Take each line of the records below that contains the string "lines" and copy it.

■ THE DATA ■

==============================

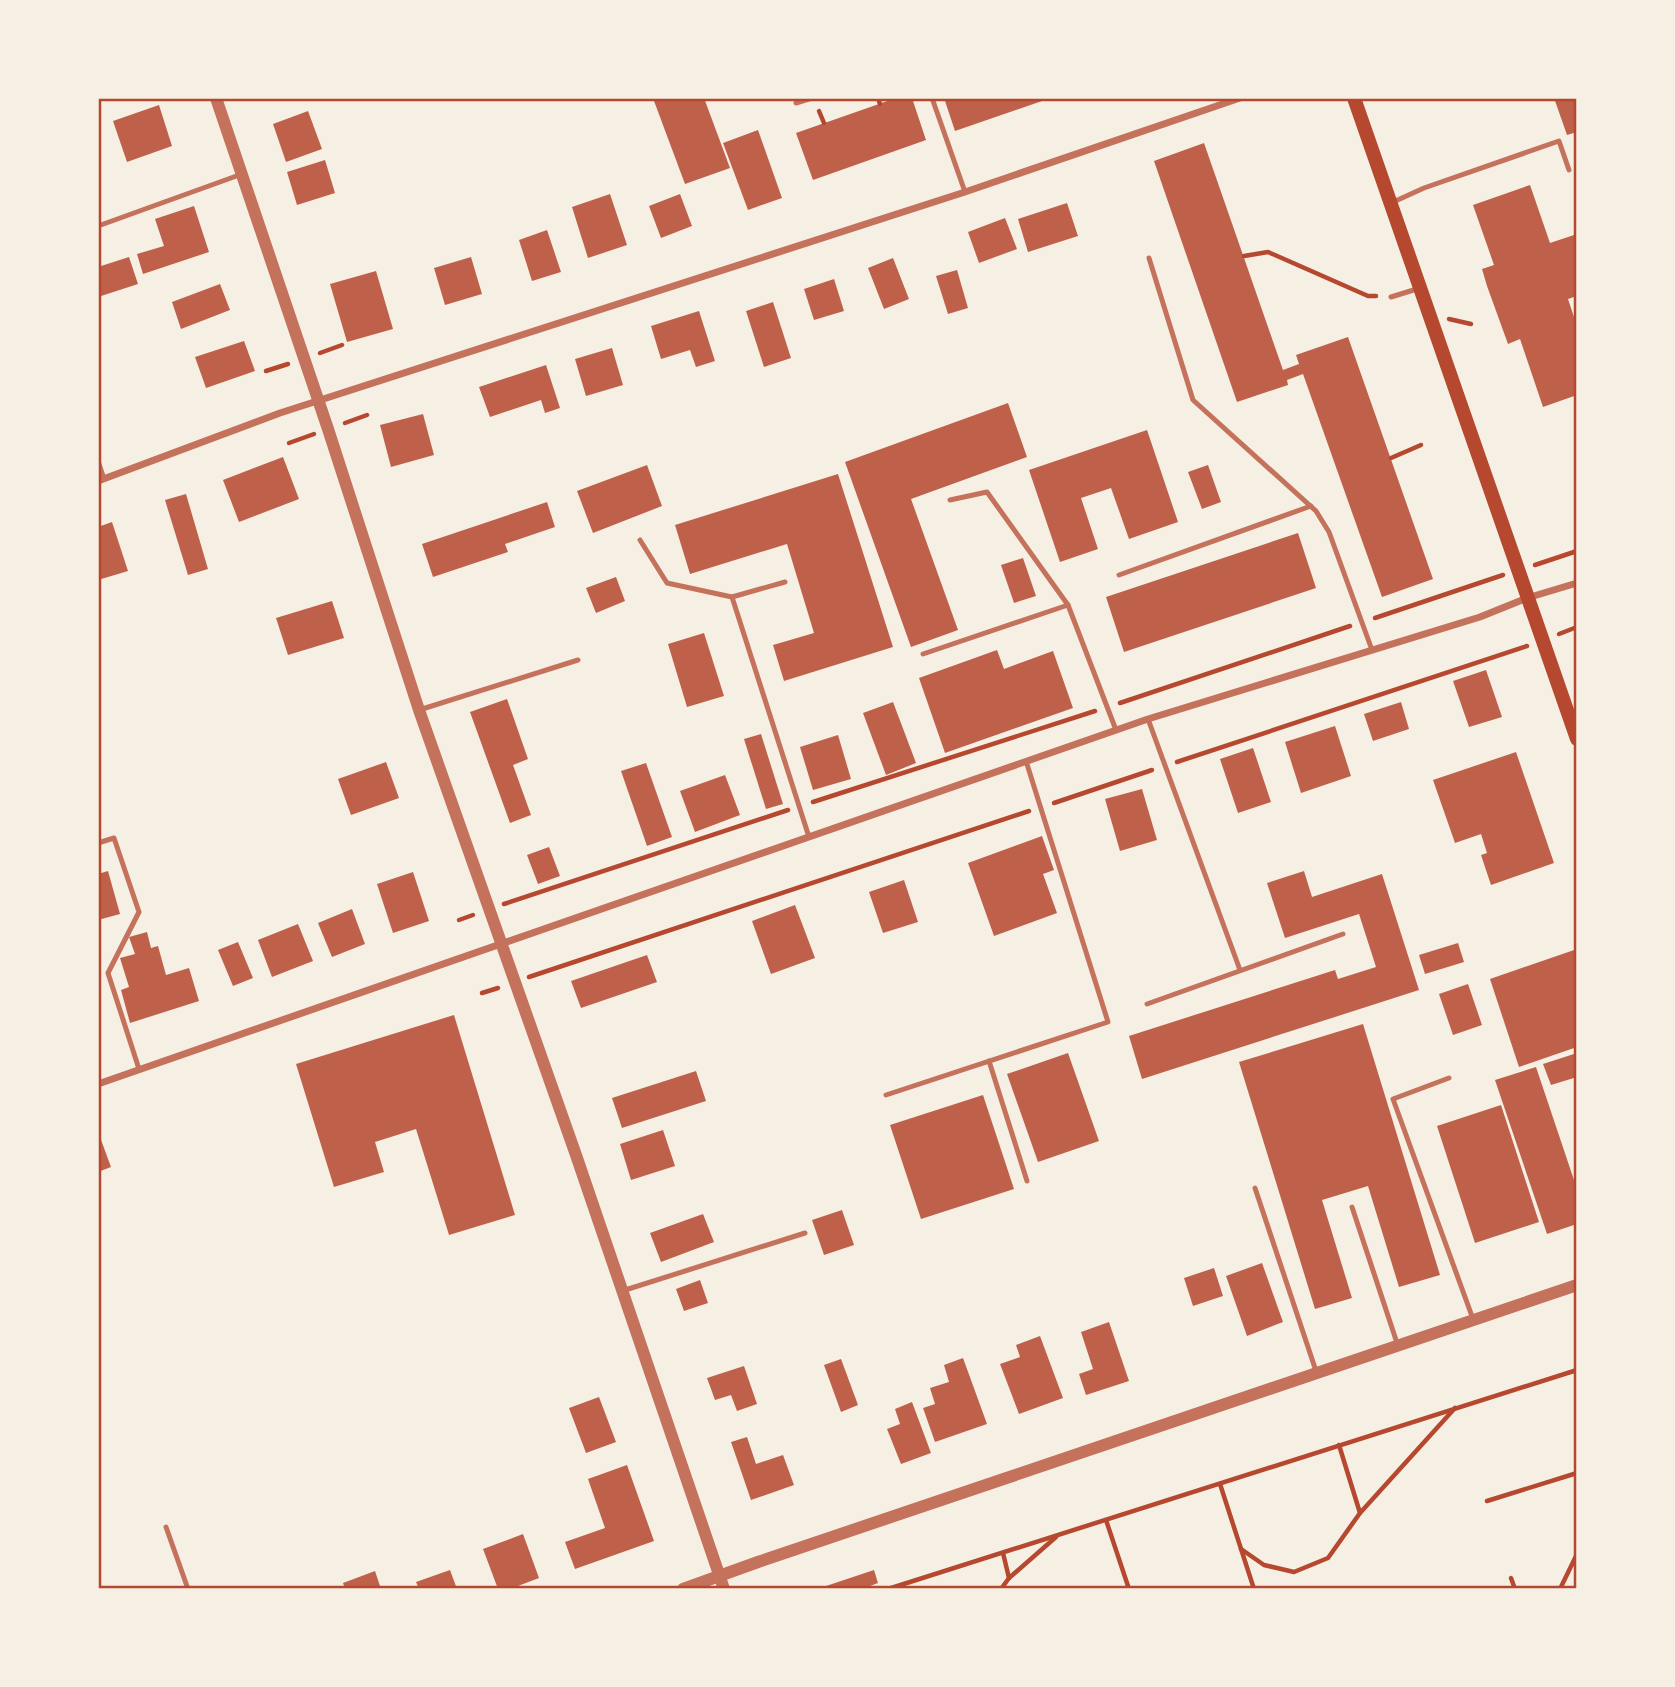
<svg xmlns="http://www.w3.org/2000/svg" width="1675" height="1687" viewBox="0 0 1675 1687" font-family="'Crimson Pro',serif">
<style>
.building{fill:#bf614a}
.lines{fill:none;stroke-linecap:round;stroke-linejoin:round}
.path{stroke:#b5482f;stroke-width:4.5}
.service{stroke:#c5725c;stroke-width:5}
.minor{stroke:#c5725c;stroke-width:7}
.tertiary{stroke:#c5725c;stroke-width:12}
.secondary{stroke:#b5482f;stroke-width:14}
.neatline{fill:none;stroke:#b5482f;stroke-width:2.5}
</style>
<rect width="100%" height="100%" fill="#f6efe4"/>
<g class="building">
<polygon points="662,98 704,98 730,168 685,184 654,101"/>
<polygon points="896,98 912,98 926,140 813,180 796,133"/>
<polygon points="944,98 1044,98 1045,100 955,131"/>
<polygon points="1554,98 1577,98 1577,132 1567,135"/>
<polygon points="159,105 172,146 127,162 113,121"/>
<polygon points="308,111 322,149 286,162 273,124"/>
<polygon points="758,130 782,198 748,210 723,143"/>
<polygon points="1204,143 1283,370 1299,364 1296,355 1348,337 1433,579 1382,597 1303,374 1287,380 1288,385 1237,402 1154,161"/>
<polygon points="325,160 335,193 297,205 287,172"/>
<polygon points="1530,185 1550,243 1577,234 1577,296 1568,299 1577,326 1577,395 1543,407 1520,339 1508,344 1487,286 1482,269 1494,265 1473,205"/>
<polygon points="610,194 627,245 588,258 572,207"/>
<polygon points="680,194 692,226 661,238 649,206"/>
<polygon points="1067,203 1078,236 1028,252 1018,219"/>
<polygon points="194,206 209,252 143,274 137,254 164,246 155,219"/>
<polygon points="1005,218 1017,249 979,263 968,232"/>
<polygon points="547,230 561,272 532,281 519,240"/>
<polygon points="129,257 138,284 98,297 98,267"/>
<polygon points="471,257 482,294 445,305 434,268"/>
<polygon points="893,258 909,299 884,309 868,268"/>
<polygon points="957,270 968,308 948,314 936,276"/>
<polygon points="376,271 393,329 347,342 330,284"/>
<polygon points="834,279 844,311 814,320 804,289"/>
<polygon points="220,284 230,310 181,329 172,302"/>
<polygon points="773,302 791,358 764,367 746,311"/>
<polygon points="699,311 715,361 696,367 690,350 661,359 651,326"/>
<polygon points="244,341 255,371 206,388 195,357"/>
<polygon points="612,348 623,385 586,396 575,359"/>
<polygon points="546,365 560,408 545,413 541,400 490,417 479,387"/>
<polygon points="1008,403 1027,457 911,499 958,630 911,647 845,462"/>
<polygon points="423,414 434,455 391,467 380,425"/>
<polygon points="1147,430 1178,522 1129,539 1111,488 1081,498 1098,549 1060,562 1029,470"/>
<polygon points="283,457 299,499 239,522 223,480"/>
<polygon points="647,465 662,506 593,533 577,491"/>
<polygon points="1208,465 1221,502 1202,509 1188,472"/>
<polygon points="838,474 893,647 784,681 773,645 814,633 787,544 690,574 675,525"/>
<polygon points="186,494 208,569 188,575 165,500"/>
<polygon points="547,502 555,527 505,544 508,552 433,577 422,544"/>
<polygon points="112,522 128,571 98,580 98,527"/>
<polygon points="1298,533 1316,588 1124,652 1106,597"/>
<polygon points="1023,558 1036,596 1014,603 1001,565"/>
<polygon points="616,577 625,601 596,613 586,588"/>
<polygon points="332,601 344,638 288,655 276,618"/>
<polygon points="704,633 724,696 687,707 668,644"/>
<polygon points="997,650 1004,669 1053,651 1073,708 945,753 919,678"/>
<polygon points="1486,670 1502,717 1469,727 1453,681"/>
<polygon points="507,699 528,759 513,765 531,815 510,823 470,712"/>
<polygon points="893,702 916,763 886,775 863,713"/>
<polygon points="1401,702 1409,729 1373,741 1364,714"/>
<polygon points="1335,726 1351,776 1301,793 1285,742"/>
<polygon points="761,734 783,804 766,809 744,739"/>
<polygon points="838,735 851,779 813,790 800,747"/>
<polygon points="1253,748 1271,802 1238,813 1220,759"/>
<polygon points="1516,752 1554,863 1491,885 1481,855 1487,853 1481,834 1455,843 1433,780"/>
<polygon points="386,762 399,798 351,815 338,779"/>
<polygon points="646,763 672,837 647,846 621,771"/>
<polygon points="725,775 740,815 695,832 680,791"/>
<polygon points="1142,789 1157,840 1120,851 1105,799"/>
<polygon points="1042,836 1054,870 1043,874 1057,913 994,936 968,863"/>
<polygon points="549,847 560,876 538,884 527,855"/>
<polygon points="108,871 120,914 98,920 98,874"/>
<polygon points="1304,871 1312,897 1382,874 1419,990 1142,1079 1129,1036 1335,970 1338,979 1376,967 1359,914 1285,938 1267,883"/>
<polygon points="413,872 429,921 393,933 377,884"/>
<polygon points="904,880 918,922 883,933 869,892"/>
<polygon points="795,905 815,958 771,974 752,921"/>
<polygon points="352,909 365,944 332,957 318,923"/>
<polygon points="298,924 313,961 272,977 258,940"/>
<polygon points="147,932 151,948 158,946 166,975 189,968 199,1001 130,1023 121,990 129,987 120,958 135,954 129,937"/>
<polygon points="238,942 253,978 233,986 218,950"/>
<polygon points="1458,943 1464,962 1425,974 1419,955"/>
<polygon points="1577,949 1577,1047 1519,1067 1490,979"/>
<polygon points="647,955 657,982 581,1008 571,981"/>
<polygon points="1468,984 1482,1025 1453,1035 1439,994"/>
<polygon points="454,1015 515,1215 449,1235 416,1129 375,1142 384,1172 334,1187 296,1064"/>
<polygon points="1363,1024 1440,1275 1399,1287 1368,1186 1322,1200 1352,1298 1315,1309 1239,1062"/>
<polygon points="1068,1053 1099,1141 1038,1162 1007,1074"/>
<polygon points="1577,1053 1577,1077 1551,1085 1543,1064"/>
<polygon points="1536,1067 1577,1189 1577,1224 1547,1234 1495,1080"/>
<polygon points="696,1071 706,1101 622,1128 612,1098"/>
<polygon points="983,1095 1014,1189 921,1219 890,1125"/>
<polygon points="1501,1105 1539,1222 1475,1243 1437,1126"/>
<polygon points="663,1130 675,1166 631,1180 620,1144"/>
<polygon points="100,1137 111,1167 98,1172 98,1138"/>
<polygon points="842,1210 854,1245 824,1255 812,1220"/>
<polygon points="703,1214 714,1242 661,1262 650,1233"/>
<polygon points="1262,1263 1283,1322 1247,1336 1226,1276"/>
<polygon points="1214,1268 1223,1296 1193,1306 1184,1278"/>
<polygon points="700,1280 708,1303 684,1311 676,1289"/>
<polygon points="1109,1322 1129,1381 1086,1395 1079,1374 1093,1369 1081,1332"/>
<polygon points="1040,1336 1063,1398 1019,1414 1000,1364 1020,1357 1016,1345"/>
<polygon points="963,1358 987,1424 935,1442 923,1408 935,1404 930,1388 949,1382 944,1365"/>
<polygon points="841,1359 858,1405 841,1412 824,1365"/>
<polygon points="744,1366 757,1404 737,1411 731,1395 715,1400 707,1378"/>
<polygon points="599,1397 616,1442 586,1453 569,1408"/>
<polygon points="912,1402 931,1453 901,1464 887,1429 900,1424 895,1409"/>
<polygon points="747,1437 756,1464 783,1455 794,1485 751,1500 731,1442"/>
<polygon points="627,1465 654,1541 575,1569 565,1542 605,1528 588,1479"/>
<polygon points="523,1534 539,1578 510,1589 498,1589 483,1549"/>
<polygon points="450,1570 457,1589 419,1589 416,1582"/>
<polygon points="874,1570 878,1583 862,1589 817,1589"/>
<polygon points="375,1571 381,1589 345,1589 343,1583"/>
</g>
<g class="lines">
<g class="path">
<polyline points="878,98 880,104"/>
<polyline points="819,111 824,123"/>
<polyline points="1244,256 1268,252 1368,296 1376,296"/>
<polyline points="1449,319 1471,324"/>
<polyline points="320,353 342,345"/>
<polyline points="266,371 288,364"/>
<polyline points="345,423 367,415"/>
<polyline points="289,443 314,434"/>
<polyline points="1391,458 1421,445"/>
<polyline points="1535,565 1577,551"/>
<polyline points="1375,618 1503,575"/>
<polyline points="1559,634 1577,627"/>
<polyline points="1120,703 1350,626"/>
<polyline points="1177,762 1527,646"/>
<polyline points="813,802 1095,711"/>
<polyline points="1054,803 1152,770"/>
<polyline points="504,904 788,810"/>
<polyline points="459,920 473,915"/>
<polyline points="529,977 1029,811"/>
<polyline points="482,993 498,988"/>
<polyline points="1339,1445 1360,1513"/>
<polyline points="1220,1484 1254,1589"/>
<polyline points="1487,1501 1577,1473"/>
<polyline points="1106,1520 1129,1589"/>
<polyline points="1241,1549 1264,1565 1294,1572 1328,1558 1360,1513 1455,1408"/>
<polyline points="1003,1553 1009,1578"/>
<polyline points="1511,1578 1515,1589"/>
<polyline points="888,1589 1577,1370"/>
<polyline points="1001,1589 1009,1578 1056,1537"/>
<polyline points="1560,1589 1577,1554"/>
</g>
<g class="service">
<polyline points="932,98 965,192"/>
<polyline points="796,103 812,98"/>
<polyline points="1391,203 1424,188 1559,141 1569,170"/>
<polyline points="98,226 242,174"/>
<polyline points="1149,258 1193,400 1316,511 1329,532 1372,650"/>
<polyline points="1391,297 1420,288"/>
<polyline points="98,461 104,479"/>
<polyline points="950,500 987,492 1068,605 1116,730"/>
<polyline points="640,540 667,583 732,597"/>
<polyline points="1119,575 1311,506"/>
<polyline points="785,582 732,597 809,837"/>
<polyline points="923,654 1068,605"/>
<polyline points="419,710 578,660"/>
<polyline points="1148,719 1240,970"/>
<polyline points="98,843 114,838 139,912 108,973 139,1069"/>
<polyline points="1147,1004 1343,934"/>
<polyline points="989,1061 1027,1181"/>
<polyline points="1449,1078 1393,1099 1473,1319"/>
<polyline points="886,1095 1108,1022 1026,761"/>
<polyline points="1255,1188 1316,1371"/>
<polyline points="1352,1207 1397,1343"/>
<polyline points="622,1291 805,1233"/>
<polyline points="166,1527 188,1589"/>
</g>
<g class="minor">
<polyline points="98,481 280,413 965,192 1240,98"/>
<polyline points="98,1084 1148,719 1480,617 1527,598 1577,583"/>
</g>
<g class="tertiary">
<polyline points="216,98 328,429 419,710 576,1155 724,1589"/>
<polyline points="683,1589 758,1562 1577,1285"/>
</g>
<polyline class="secondary" points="1354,98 1577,739"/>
</g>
<rect width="1675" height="1687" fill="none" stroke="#f6efe4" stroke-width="200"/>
<rect x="100" y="100" width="1475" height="1487" class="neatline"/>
</svg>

==============================

■ RESULT OF THIS TASK ■
.lines{fill:none;stroke-linecap:round;stroke-linejoin:round}
<g class="lines">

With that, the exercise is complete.